8. Adventures of Huckleberry Finn by Mark Twain (1884). Hemingway proclaimed, “All modern American literature comes from . . . ‘Huckleberry Finn.’ ” But one can read it simply as a straightforward adventure story in which two comrades of conve­ nience, the parentally abused rascal Huck and fugitive slave Jim, escape the laws and conventions of society on a raft trip down the Mississippi. Alternatively, it’s a subversive satire in which Twain uses the only superficially naïve Huck to comment bitingly on the evils of racial bigotry, religious hypocrisy, and capitalist greed he observes in a host of other largely unsympathetic characters. Huck’s climactic decision to “light out for the Territory ahead of the rest” rather than submit to the starched standards of “civilization” reflects a uniquely American strain of individualism and nonconformity stretching from Daniel Boone to Easy Rider.

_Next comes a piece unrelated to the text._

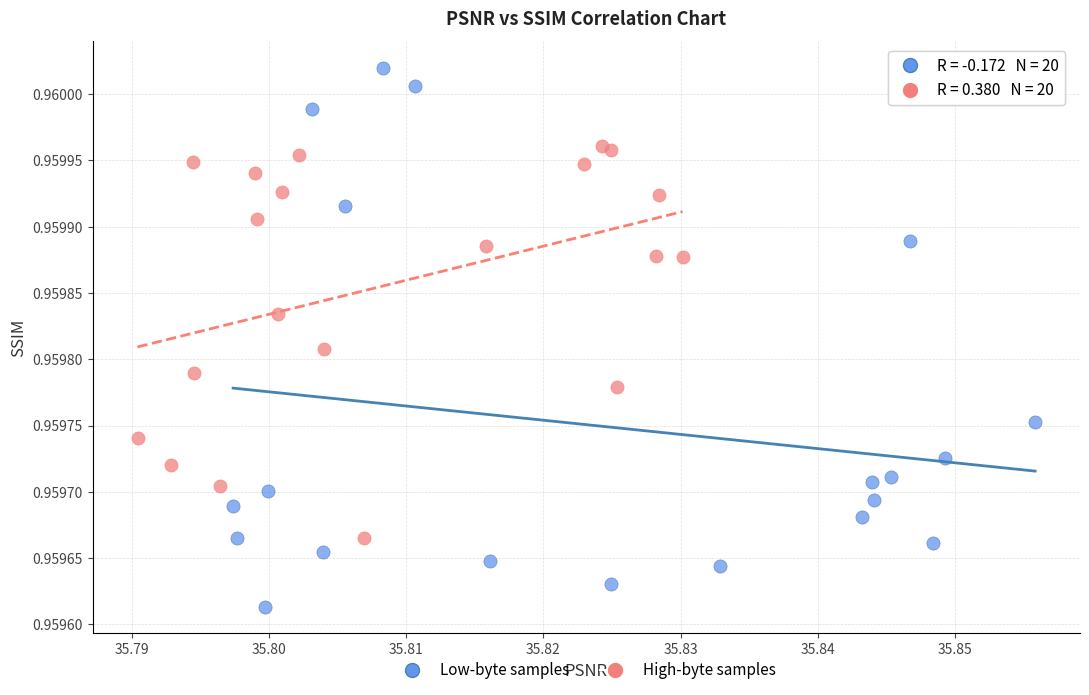

Which series contains the lowest Y value?

Low-byte samples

9. A Handful of Dust by Evelyn Waugh (1934). Leading lives of empty desperation, Waugh’s characters kill the days of their lives with petty concerns, silly parties, and unfulfilling affairs. A withering satire of England’s declining aristocracy, the novel showcases Waugh’s caustic eye and comic wit.

 

10. Summer Lightning by P. G. Wodehouse (1929). In more than ninety comic novels graced with odd names and perfectly weighted sentences, Wodehouse imagined a daft world of British privilege. He wrote many different series of books built around specific characters, including Mr. Mulliner, Psmith, Ukridge, and his most famous creations, Bertie Wooster and Jeeves. One of the Blandings Castle novels, Summer Lightning is an intricate farce that displays Wodehouse’s penchant for anchoring his humor in ridiculous yet common circumstance —here it is a local competition to find the best pig —while exploring his great themes: social decorum and love.